■ Your instructions ■
Exactly as written, output the lines below starting from the first and ending with the line that contains "e2995. | 0.9 | 23 |"; omit pictures.

■ Extracted material ■
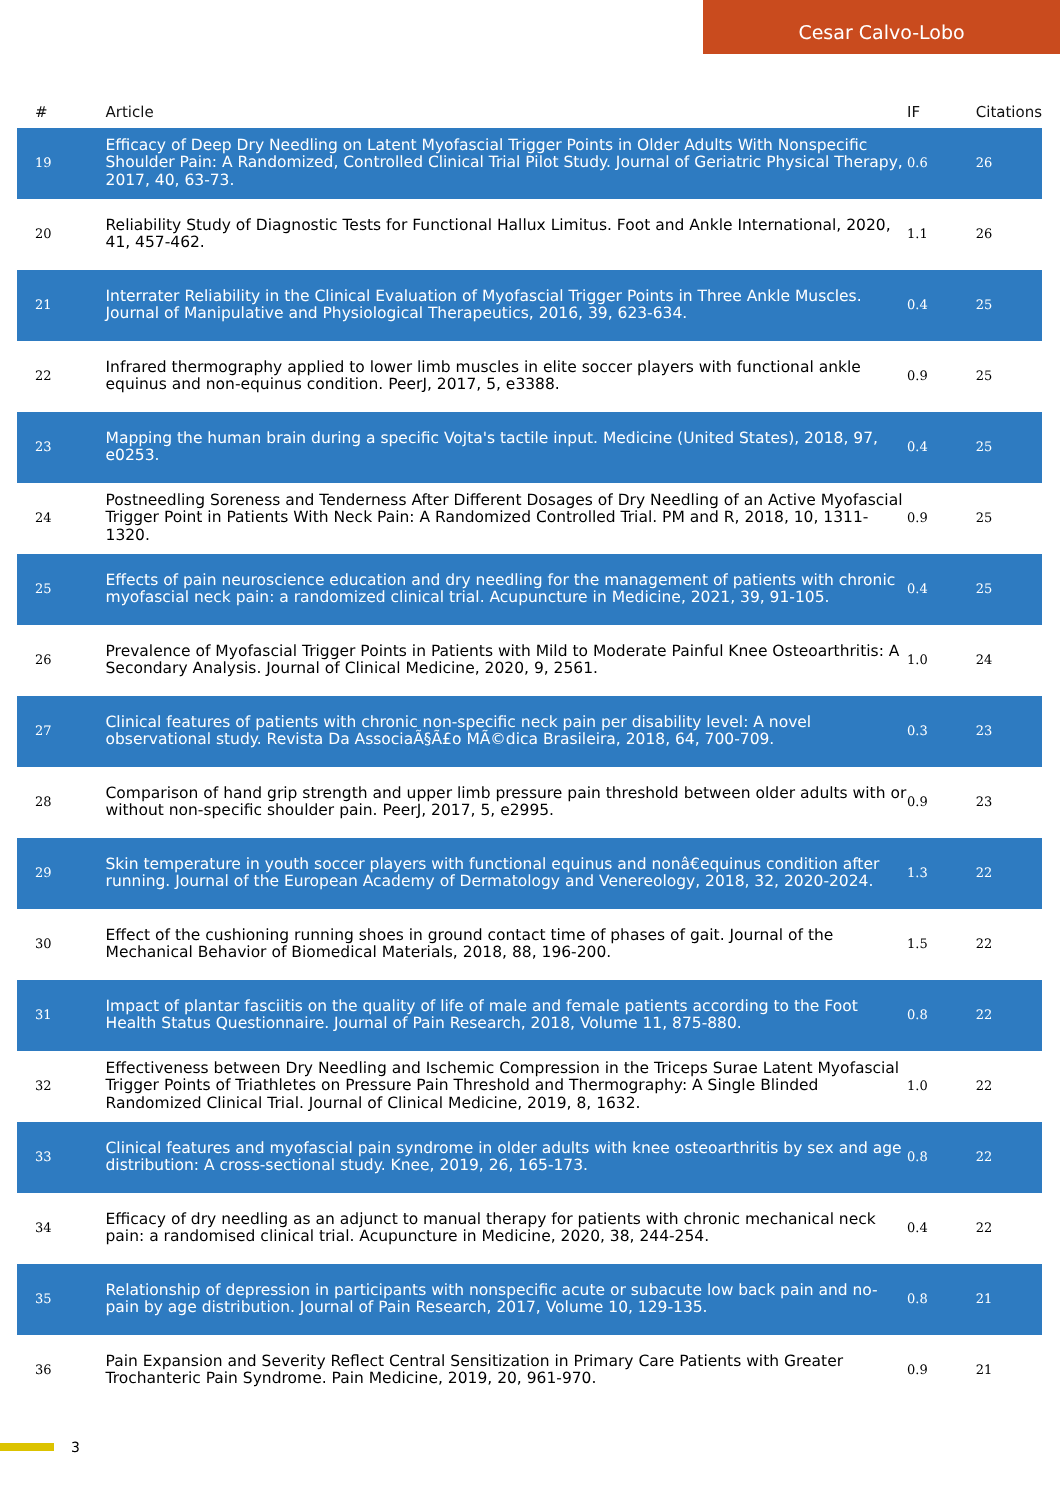Cesar Calvo-Lobo
| # | Article | IF | Citations |
| --- | --- | --- | --- |
| 19 | Efficacy of Deep Dry Needling on Latent Myofascial Trigger Points in Older Adults With Nonspecific Shoulder Pain: A Randomized, Controlled Clinical Trial Pilot Study. Journal of Geriatric Physical Therapy, 2017, 40, 63-73. | 0.6 | 26 |
| 20 | Reliability Study of Diagnostic Tests for Functional Hallux Limitus. Foot and Ankle International, 2020, 41, 457-462. | 1.1 | 26 |
| 21 | Interrater Reliability in the Clinical Evaluation of Myofascial Trigger Points in Three Ankle Muscles. Journal of Manipulative and Physiological Therapeutics, 2016, 39, 623-634. | 0.4 | 25 |
| 22 | Infrared thermography applied to lower limb muscles in elite soccer players with functional ankle equinus and non-equinus condition. PeerJ, 2017, 5, e3388. | 0.9 | 25 |
| 23 | Mapping the human brain during a specific Vojta's tactile input. Medicine (United States), 2018, 97, e0253. | 0.4 | 25 |
| 24 | Postneedling Soreness and Tenderness After Different Dosages of Dry Needling of an Active Myofascial Trigger Point in Patients With Neck Pain: A Randomized Controlled Trial. PM and R, 2018, 10, 1311-1320. | 0.9 | 25 |
| 25 | Effects of pain neuroscience education and dry needling for the management of patients with chronic myofascial neck pain: a randomized clinical trial. Acupuncture in Medicine, 2021, 39, 91-105. | 0.4 | 25 |
| 26 | Prevalence of Myofascial Trigger Points in Patients with Mild to Moderate Painful Knee Osteoarthritis: A Secondary Analysis. Journal of Clinical Medicine, 2020, 9, 2561. | 1.0 | 24 |
| 27 | Clinical features of patients with chronic non-specific neck pain per disability level: A novel observational study. Revista Da AssociaÃ§Ã£o MÃ©dica Brasileira, 2018, 64, 700-709. | 0.3 | 23 |
| 28 | Comparison of hand grip strength and upper limb pressure pain threshold between older adults with or without non-specific shoulder pain. PeerJ, 2017, 5, e2995. | 0.9 | 23 |
| 29 | Skin temperature in youth soccer players with functional equinus and nonâ€equinus condition after running. Journal of the European Academy of Dermatology and Venereology, 2018, 32, 2020-2024. | 1.3 | 22 |
| 30 | Effect of the cushioning running shoes in ground contact time of phases of gait. Journal of the Mechanical Behavior of Biomedical Materials, 2018, 88, 196-200. | 1.5 | 22 |
| 31 | Impact of plantar fasciitis on the quality of life of male and female patients according to the Foot Health Status Questionnaire. Journal of Pain Research, 2018, Volume 11, 875-880. | 0.8 | 22 |
| 32 | Effectiveness between Dry Needling and Ischemic Compression in the Triceps Surae Latent Myofascial Trigger Points of Triathletes on Pressure Pain Threshold and Thermography: A Single Blinded Randomized Clinical Trial. Journal of Clinical Medicine, 2019, 8, 1632. | 1.0 | 22 |
| 33 | Clinical features and myofascial pain syndrome in older adults with knee osteoarthritis by sex and age distribution: A cross-sectional study. Knee, 2019, 26, 165-173. | 0.8 | 22 |
| 34 | Efficacy of dry needling as an adjunct to manual therapy for patients with chronic mechanical neck pain: a randomised clinical trial. Acupuncture in Medicine, 2020, 38, 244-254. | 0.4 | 22 |
| 35 | Relationship of depression in participants with nonspecific acute or subacute low back pain and no-pain by age distribution. Journal of Pain Research, 2017, Volume 10, 129-135. | 0.8 | 21 |
| 36 | Pain Expansion and Severity Reflect Central Sensitization in Primary Care Patients with Greater Trochanteric Pain Syndrome. Pain Medicine, 2019, 20, 961-970. | 0.9 | 21 |
3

■ Response ■
Cesar Calvo-Lobo
| # | Article | IF | Citations |
| --- | --- | --- | --- |
| 19 | Efficacy of Deep Dry Needling on Latent Myofascial Trigger Points in Older Adults With Nonspecific Shoulder Pain: A Randomized, Controlled Clinical Trial Pilot Study. Journal of Geriatric Physical Therapy, 2017, 40, 63-73. | 0.6 | 26 |
| 20 | Reliability Study of Diagnostic Tests for Functional Hallux Limitus. Foot and Ankle International, 2020, 41, 457-462. | 1.1 | 26 |
| 21 | Interrater Reliability in the Clinical Evaluation of Myofascial Trigger Points in Three Ankle Muscles. Journal of Manipulative and Physiological Therapeutics, 2016, 39, 623-634. | 0.4 | 25 |
| 22 | Infrared thermography applied to lower limb muscles in elite soccer players with functional ankle equinus and non-equinus condition. PeerJ, 2017, 5, e3388. | 0.9 | 25 |
| 23 | Mapping the human brain during a specific Vojta's tactile input. Medicine (United States), 2018, 97, e0253. | 0.4 | 25 |
| 24 | Postneedling Soreness and Tenderness After Different Dosages of Dry Needling of an Active Myofascial Trigger Point in Patients With Neck Pain: A Randomized Controlled Trial. PM and R, 2018, 10, 1311-1320. | 0.9 | 25 |
| 25 | Effects of pain neuroscience education and dry needling for the management of patients with chronic myofascial neck pain: a randomized clinical trial. Acupuncture in Medicine, 2021, 39, 91-105. | 0.4 | 25 |
| 26 | Prevalence of Myofascial Trigger Points in Patients with Mild to Moderate Painful Knee Osteoarthritis: A Secondary Analysis. Journal of Clinical Medicine, 2020, 9, 2561. | 1.0 | 24 |
| 27 | Clinical features of patients with chronic non-specific neck pain per disability level: A novel observational study. Revista Da AssociaÃ§Ã£o MÃ©dica Brasileira, 2018, 64, 700-709. | 0.3 | 23 |
| 28 | Comparison of hand grip strength and upper limb pressure pain threshold between older adults with or without non-specific shoulder pain. PeerJ, 2017, 5, e2995. | 0.9 | 23 |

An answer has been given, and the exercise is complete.